Help tabulating file putting repeated strings as headers


 
Thread Tools Search this Thread
Top Forums Shell Programming and Scripting Help tabulating file putting repeated strings as headers
# 1  
Old 04-11-2018
Help tabulating file putting repeated strings as headers

Hi. May somebody help me with this.

I´m trying to tabulate the following input file, but the desired output I´m getting is incorrect.

I have access to GNU/LINUX (Ubuntu) and Cygwin

Input file
Code:
STAGE = 1
ID = 0
NAME = JFMSC
TYPE = MLRR
DFRUL = PERMISSION
ADDR = 1001
RRUL = PERMISSION
SPRR = TRUE
ISGALW = FALSE
ISUTWD = FALSE

STAGE = 1
ID = 2
NAME = PLLSJS
TYPE = MLRR
DFRUL = PERMISSION

STAGE = 1
ID = 4
NAME = AAAARR
TYPE = MLRR
DFRUL = RESTRICT
ADDR = 3553
RRUL = PERMISSION
SPRR = FALSE
ISGALW = FALSE
ISUTWD = FALSE
ADDR = 66444
RRUL = PERMISSION
SPRR = FALSE
ISGALW = FALSE
ISUTWD = FALSE
ADDR = 890087
RRUL = PERMISSION
SPRR = FALSE
ISGALW = FALSE
ISUTWD = FALSE

STAGE = 1
ID = 0
NAME = PPROOA
TYPE = RRHN
DFRUL = PERMISSION
ADDR = 7034
RRUL = PERMISSION
SPRR = FALSE
ISGALW = FALSE
ISUTWD = FALSE

This is the code I was able to construct so far

Code:
awk 'BEGIN{print "STAGE|ID|NAME|TYPE|DFRUL|ADDR|RRUL|SPRR|ISGALW|ISUTWD"}
/ID/{a=$3}
/NAME/{b=$3}
/TYPE/{c=$3}
/DFRUL/{d=$3}
/ADDR/{f=$3}
/RRUL/{g=$3}
/SPRR/{h=$3}
/ISGALW/{i=$3}
/ISUTWD/{j=$3
  print a"|"b"|"c"|"d"|"f"|"g"|"h"|"i"|"j
}
' file.txt

My current output
Code:
STAGE|ID|NAME|TYPE|DFRUL|ADDR|RRUL|SPRR|ISGALW|ISUTWD
0|JFMSC|MLRR|PERMISSION|1001|PERMISSION|TRUE|FALSE|FALSE
4|AAAARR|MLRR|RESTRICT|3553|PERMISSION|FALSE|FALSE|FALSE
4|AAAARR|MLRR|RESTRICT|66444|PERMISSION|FALSE|FALSE|FALSE
4|AAAARR|MLRR|RESTRICT|890087|PERMISSION|FALSE|FALSE|FALSE
0|PPROOA|RRHN|PERMISSION|7034|PERMISSION|FALSE|FALSE|FALSE

Desired output
Code:
STAGE|ID|NAME|TYPE|DFRUL|ADDR|RRUL|SPRR|ISGALW|ISUTWD
1|0|JFMSC|MLRR|PERMISSION|1001|PERMISSION|TRUE|FALSE|FALSE
1|2|PLLSJS|MLRR|PERMISSION|||||
1|4|AAAARR|MLRR|RESTRICT|3553|PERMISSION|FALSE|FALSE|FALSE
|||||66444|PERMISSION|FALSE|FALSE|TRUE
|||||890087|PERMISSION|FALSE|TRUE|FALSE
1|0|PPROOA|RRHN|PERMISSION|7034|PERMISSION|FALSE|FALSE|FALSE

Thanks in advance.

Moderator's Comments:
Mod Comment Please use CODE (not PHP) tags for data (output) as well as required by forum rules!

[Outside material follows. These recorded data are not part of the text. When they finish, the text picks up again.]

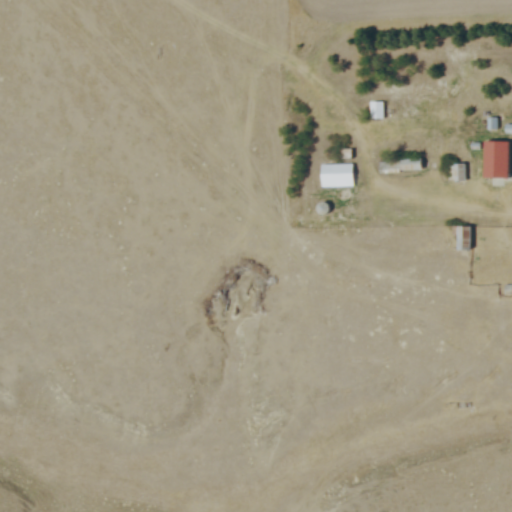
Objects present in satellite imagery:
building: (497, 158)
building: (401, 164)
building: (337, 174)
building: (464, 236)
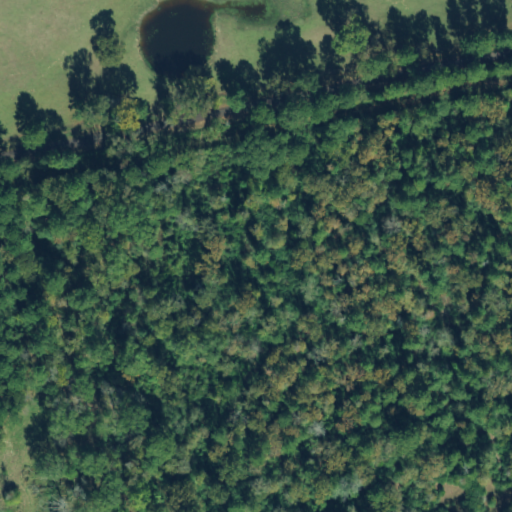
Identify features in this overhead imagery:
road: (256, 121)
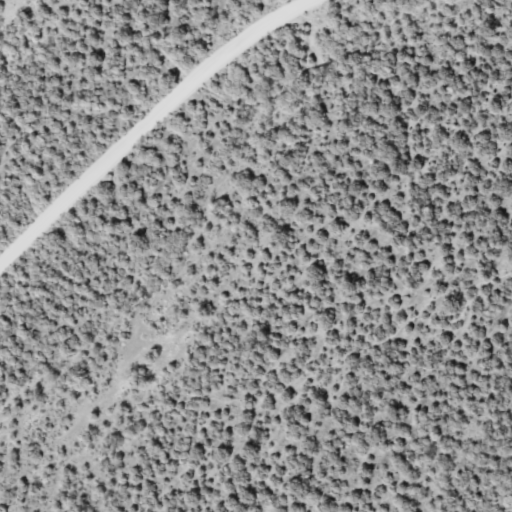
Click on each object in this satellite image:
road: (153, 130)
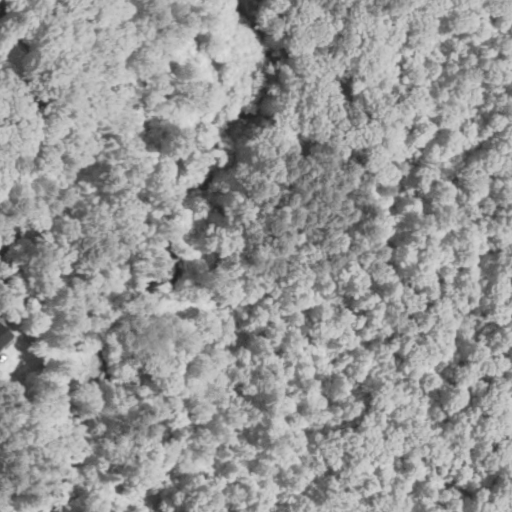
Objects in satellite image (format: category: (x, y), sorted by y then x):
building: (0, 9)
building: (1, 9)
road: (80, 35)
building: (25, 113)
road: (128, 253)
road: (281, 284)
building: (10, 288)
building: (3, 334)
building: (4, 335)
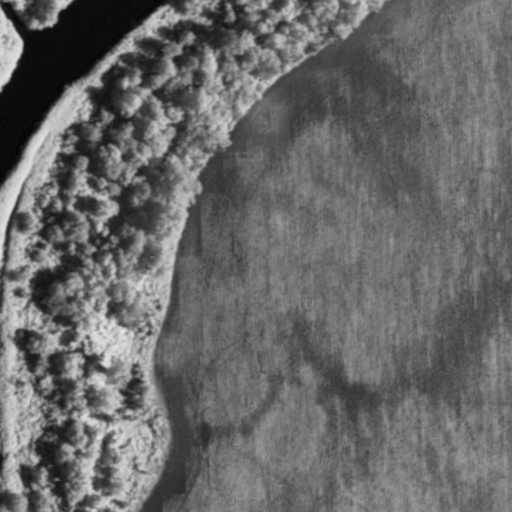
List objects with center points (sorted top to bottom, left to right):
river: (50, 54)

Last edited by RudiC; 04-12-2018 at 03:39 AM.. Reason: Changed PHP to CODE tags.
# 2  
Old 04-12-2018
Extending your attempt:
Code:
awk '
BEGIN           {print "STAGE|ID|NAME|TYPE|DFRUL|ADDR|RRUL|SPRR|ISGALW|ISUTWD"
                }
/STAGE/         {x=$3}
/ID/            {a=$3}
/NAME/          {b=$3}
/TYPE/          {c=$3}
/DFRUL/         {d=$3}
/ADDR/          {f=$3}
/RRUL/          {g=$3}
/SPRR/          {h=$3}
/ISGALW/        {i=$3}
/ISUTWD/        {j=$3
                 print x"|"a"|"b"|"c"|"d"|"f"|"g"|"h"|"i"|"j
                 a = b = c = d = e = f = g = h = i = j = x = ""
                }
' file
STAGE|ID|NAME|TYPE|DFRUL|ADDR|RRUL|SPRR|ISGALW|ISUTWD
1|0|JFMSC|MLRR|PERMISSION|1001|PERMISSION|TRUE|FALSE|FALSE
1|4|AAAARR|MLRR|RESTRICT|3553|PERMISSION|FALSE|FALSE|FALSE
|||||66444|PERMISSION|FALSE|FALSE|FALSE
|||||890087|PERMISSION|FALSE|FALSE|FALSE
1|0|PPROOA|RRHN|PERMISSION|7034|PERMISSION|FALSE|FALSE|FALSE

# 3  
Old 04-12-2018
Thanks so much RudiC.

Clear the variables was the key!

In this case there are 11 headers, but if there are N headers for which I want to get the value in $3, how would be a way to make a shortest script and avoid write this up to N?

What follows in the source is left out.